Тобою обогрет весь мир!

А высокие, тоненькие голоса подхватили:

Мир-мир...

Мир-мир...

Мир-мир.

Жук-навозник Блестящий перевесился через край ложи и взглянул в небо: солнца не было. Оно уже спряталось за елями.

Когда хор кончил, снова запела известная солистка цикада:

О ты, пресветлый солнца лу-у-ч,

Ты так прекрасен, так могу-уч!

И хор маленьких цикадок вторил ей:

Ууч... ууч... ууч... ууч...

И опять под сводами поплыл серебряный голос солистки:

Живи же, солнышко,

Свети же, солнышко,

Ты нам как матушка, -

И как сестра,

И значит солнышку - ура!

И солистка затянула, поддержанная хором:

Ура-ура... ра-ра... ра... ра!

Что тут началось!
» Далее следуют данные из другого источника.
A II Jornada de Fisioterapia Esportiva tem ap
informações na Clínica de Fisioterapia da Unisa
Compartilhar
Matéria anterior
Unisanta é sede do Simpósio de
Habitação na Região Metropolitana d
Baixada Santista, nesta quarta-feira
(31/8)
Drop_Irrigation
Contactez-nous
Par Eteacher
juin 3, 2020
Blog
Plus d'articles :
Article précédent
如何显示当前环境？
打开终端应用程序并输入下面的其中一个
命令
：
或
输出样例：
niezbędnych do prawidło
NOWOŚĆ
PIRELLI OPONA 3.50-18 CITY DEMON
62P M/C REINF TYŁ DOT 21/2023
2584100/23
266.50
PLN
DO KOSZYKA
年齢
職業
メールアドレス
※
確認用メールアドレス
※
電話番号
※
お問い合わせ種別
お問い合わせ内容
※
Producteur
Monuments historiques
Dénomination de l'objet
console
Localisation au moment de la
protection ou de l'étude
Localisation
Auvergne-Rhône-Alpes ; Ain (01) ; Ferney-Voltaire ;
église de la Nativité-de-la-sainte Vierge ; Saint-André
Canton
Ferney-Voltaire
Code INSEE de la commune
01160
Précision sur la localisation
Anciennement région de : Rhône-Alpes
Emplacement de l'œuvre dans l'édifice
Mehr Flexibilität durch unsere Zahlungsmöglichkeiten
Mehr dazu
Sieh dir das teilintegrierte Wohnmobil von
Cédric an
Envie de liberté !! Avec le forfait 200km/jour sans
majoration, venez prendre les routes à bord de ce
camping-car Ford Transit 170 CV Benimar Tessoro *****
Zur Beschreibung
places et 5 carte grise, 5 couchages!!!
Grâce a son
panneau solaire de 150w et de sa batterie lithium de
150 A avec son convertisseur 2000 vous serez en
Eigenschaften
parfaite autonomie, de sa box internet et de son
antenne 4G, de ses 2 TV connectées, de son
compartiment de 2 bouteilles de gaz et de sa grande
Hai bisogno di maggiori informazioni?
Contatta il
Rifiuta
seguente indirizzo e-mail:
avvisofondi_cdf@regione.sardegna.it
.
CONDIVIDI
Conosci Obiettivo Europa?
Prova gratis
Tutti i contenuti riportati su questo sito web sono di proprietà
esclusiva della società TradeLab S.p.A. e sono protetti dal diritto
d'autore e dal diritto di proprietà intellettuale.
Грянули такие аплодисменты, что шляпка подберезовика затряслась, заколыхались паучьи качели. Хлопали все, только не наш навозник. Он сидел хмурый, его мучили мрачные мысли. Когда же зрители по окончании концерта весело отправились по домам, он выбрался из ложи и пополз за кулисы - искать солистку. Вошел в ее комнатку в тот момент, когда зеленый кузнечик целовал цикаде лапку.

- Вы удивительная! Неповторимая! Очаровательная!... - восторженно встряхивал он своими длинными усиками и преподнес артистке веер из сухих лепестков фиалки.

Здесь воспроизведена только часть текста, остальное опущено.